Fig 3. Biochemical analysis of the actin-binding domains of talin A and talin B.

(A) (a) Schematic representations of talin A and talin B. The FERM domains of both talins are shown in black, I/LWEQ(talA) and I/LWEQ(talB) in light and dark gray, respectively, the proline-rich region in light blue, the VHP domain in blue. Sequence identities and similarities between the two FERM domains as well as the two I/LWEQ domains were calculated with the Blast2 program and are indicated under the illustrations. (b) Schematic representations show boundaries of C-terminal domains in each talin and structures of C-terminal talin fragments. Each domain is indicated by different colors as shown in (a). Numbers refer to amino acid positions of the boundaries. Asterisks indicate approximate positions of the dimerization motifs in I/LWEQ. The sequence alignment between I/LWEQ(talA) and I/LWEQ(talB) is displayed in S2A Fig, which also shows key amino acid residues for dimerization [16]. (B) Cosedimentation of I/LWEQ(talB)-PRR-VHP (a), I/LWEQ(talA) (b), Fimbrin (c), and I/LWEQ(talB) (d) with actin filaments was examined by low and high speed centrifugation. Sedimentation of each actin-binding protein without actin was also tested. Pellet samples after low and high speed centrifugations (LP and HP) and supernatant samples after high speed centrifugation (HS) were analyzed by SDS-PAGE.

Given information

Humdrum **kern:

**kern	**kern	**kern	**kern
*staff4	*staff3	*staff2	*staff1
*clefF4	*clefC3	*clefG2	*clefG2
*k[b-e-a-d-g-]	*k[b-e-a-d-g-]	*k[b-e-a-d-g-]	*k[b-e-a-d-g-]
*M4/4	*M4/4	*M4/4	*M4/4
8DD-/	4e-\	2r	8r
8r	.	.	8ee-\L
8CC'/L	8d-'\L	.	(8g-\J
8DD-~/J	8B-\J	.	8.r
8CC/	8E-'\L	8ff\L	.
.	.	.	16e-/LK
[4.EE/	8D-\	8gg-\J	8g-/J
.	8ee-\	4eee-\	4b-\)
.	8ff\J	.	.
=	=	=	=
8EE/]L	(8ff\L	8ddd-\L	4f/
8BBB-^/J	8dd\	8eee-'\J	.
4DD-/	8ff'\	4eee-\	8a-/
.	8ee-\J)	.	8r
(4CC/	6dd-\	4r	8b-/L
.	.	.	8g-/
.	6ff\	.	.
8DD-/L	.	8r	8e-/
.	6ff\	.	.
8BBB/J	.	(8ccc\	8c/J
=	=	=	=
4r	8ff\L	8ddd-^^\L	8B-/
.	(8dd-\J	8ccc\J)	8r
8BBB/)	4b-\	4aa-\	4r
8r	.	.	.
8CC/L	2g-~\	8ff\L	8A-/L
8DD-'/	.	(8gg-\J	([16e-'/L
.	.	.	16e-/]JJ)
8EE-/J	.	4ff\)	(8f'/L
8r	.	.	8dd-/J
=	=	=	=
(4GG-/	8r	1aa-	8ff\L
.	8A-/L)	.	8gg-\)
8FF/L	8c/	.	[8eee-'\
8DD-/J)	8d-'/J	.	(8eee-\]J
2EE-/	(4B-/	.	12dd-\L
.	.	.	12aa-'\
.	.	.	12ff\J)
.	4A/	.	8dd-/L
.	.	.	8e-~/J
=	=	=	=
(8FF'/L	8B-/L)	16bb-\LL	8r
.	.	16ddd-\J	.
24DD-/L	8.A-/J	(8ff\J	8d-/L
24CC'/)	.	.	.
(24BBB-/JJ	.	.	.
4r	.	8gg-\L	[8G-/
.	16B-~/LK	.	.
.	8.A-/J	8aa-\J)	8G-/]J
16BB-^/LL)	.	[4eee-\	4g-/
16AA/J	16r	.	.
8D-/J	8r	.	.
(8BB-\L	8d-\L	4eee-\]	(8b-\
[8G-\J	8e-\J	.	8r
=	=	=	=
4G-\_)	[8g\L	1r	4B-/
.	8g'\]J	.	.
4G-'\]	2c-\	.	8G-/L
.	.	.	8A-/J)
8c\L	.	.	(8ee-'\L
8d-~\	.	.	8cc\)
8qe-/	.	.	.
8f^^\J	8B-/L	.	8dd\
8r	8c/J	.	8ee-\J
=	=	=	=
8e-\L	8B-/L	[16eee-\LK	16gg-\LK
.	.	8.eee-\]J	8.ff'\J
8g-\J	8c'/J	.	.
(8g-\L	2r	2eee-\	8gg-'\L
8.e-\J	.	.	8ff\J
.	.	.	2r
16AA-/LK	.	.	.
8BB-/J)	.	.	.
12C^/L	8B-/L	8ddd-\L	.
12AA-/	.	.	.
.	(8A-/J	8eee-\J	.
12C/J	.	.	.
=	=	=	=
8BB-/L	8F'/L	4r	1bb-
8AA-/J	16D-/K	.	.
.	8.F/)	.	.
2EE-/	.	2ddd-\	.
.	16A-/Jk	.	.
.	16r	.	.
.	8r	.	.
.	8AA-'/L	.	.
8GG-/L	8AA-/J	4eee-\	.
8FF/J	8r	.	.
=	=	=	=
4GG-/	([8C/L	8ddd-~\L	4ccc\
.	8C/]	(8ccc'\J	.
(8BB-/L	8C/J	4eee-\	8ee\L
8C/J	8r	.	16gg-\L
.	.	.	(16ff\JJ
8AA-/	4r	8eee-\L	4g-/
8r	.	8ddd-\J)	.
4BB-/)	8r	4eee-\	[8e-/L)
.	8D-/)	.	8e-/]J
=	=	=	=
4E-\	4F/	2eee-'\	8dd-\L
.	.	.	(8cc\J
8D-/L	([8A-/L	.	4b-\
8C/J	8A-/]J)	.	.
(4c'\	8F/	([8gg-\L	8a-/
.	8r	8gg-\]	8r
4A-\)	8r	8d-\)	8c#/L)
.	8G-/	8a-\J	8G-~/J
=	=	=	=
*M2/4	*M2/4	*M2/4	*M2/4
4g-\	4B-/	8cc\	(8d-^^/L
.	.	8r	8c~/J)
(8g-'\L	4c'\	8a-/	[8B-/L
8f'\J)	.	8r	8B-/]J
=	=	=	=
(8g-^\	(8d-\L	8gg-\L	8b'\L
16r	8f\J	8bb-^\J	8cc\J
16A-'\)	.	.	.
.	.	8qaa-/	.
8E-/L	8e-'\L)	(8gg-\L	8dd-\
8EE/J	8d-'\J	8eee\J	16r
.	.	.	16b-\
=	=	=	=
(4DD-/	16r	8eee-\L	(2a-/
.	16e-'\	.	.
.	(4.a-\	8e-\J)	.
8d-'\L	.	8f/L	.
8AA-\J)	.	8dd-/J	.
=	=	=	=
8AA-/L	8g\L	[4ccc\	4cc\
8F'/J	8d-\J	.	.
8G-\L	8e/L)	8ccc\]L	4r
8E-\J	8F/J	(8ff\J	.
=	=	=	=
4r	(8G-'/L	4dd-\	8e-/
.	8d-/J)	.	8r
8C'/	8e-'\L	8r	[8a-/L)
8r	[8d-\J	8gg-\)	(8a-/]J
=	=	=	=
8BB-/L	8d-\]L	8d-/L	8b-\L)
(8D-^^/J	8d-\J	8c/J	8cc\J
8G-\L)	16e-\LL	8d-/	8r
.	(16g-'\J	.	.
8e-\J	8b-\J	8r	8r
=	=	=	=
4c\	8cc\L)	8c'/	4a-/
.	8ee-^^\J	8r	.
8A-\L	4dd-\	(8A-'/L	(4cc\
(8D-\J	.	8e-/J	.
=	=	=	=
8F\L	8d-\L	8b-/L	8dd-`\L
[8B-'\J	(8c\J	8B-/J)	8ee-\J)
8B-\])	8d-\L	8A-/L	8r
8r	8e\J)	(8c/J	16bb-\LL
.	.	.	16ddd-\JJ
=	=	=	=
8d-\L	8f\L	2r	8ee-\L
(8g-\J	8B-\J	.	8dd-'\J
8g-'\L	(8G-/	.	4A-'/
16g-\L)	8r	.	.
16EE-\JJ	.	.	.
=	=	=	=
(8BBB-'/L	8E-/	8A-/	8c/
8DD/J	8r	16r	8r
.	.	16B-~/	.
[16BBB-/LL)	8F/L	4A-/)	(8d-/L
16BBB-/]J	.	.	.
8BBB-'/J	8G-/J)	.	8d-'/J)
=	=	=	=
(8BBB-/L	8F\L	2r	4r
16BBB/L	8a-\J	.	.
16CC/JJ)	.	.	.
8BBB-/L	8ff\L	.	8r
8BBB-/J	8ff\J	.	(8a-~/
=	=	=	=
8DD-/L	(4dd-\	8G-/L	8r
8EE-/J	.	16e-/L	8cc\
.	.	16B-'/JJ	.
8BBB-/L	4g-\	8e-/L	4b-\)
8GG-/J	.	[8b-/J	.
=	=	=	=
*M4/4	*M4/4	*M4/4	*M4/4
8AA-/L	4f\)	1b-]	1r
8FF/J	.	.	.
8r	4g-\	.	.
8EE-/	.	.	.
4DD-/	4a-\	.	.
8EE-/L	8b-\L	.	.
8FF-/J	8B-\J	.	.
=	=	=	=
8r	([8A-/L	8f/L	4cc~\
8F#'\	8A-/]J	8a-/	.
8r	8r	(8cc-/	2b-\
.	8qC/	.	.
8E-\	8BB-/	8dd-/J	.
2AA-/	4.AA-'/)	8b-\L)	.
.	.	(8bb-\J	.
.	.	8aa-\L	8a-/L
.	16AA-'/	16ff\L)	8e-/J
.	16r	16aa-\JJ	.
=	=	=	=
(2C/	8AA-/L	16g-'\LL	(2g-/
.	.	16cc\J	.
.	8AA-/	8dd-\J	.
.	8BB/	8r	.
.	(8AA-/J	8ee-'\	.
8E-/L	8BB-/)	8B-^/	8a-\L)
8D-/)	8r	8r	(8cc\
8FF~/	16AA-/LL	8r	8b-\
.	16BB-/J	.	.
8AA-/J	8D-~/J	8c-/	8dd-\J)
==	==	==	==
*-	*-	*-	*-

Description of the task
From the figure legend, list every protein or protein fragment whose cosedimentation with actin filaments was examined. The records were taken from a different source than the figure legend.

Task output
I/LWEQ(talB)-PRR-VHP, I/LWEQ(talA), Fimbrin, I/LWEQ(talB)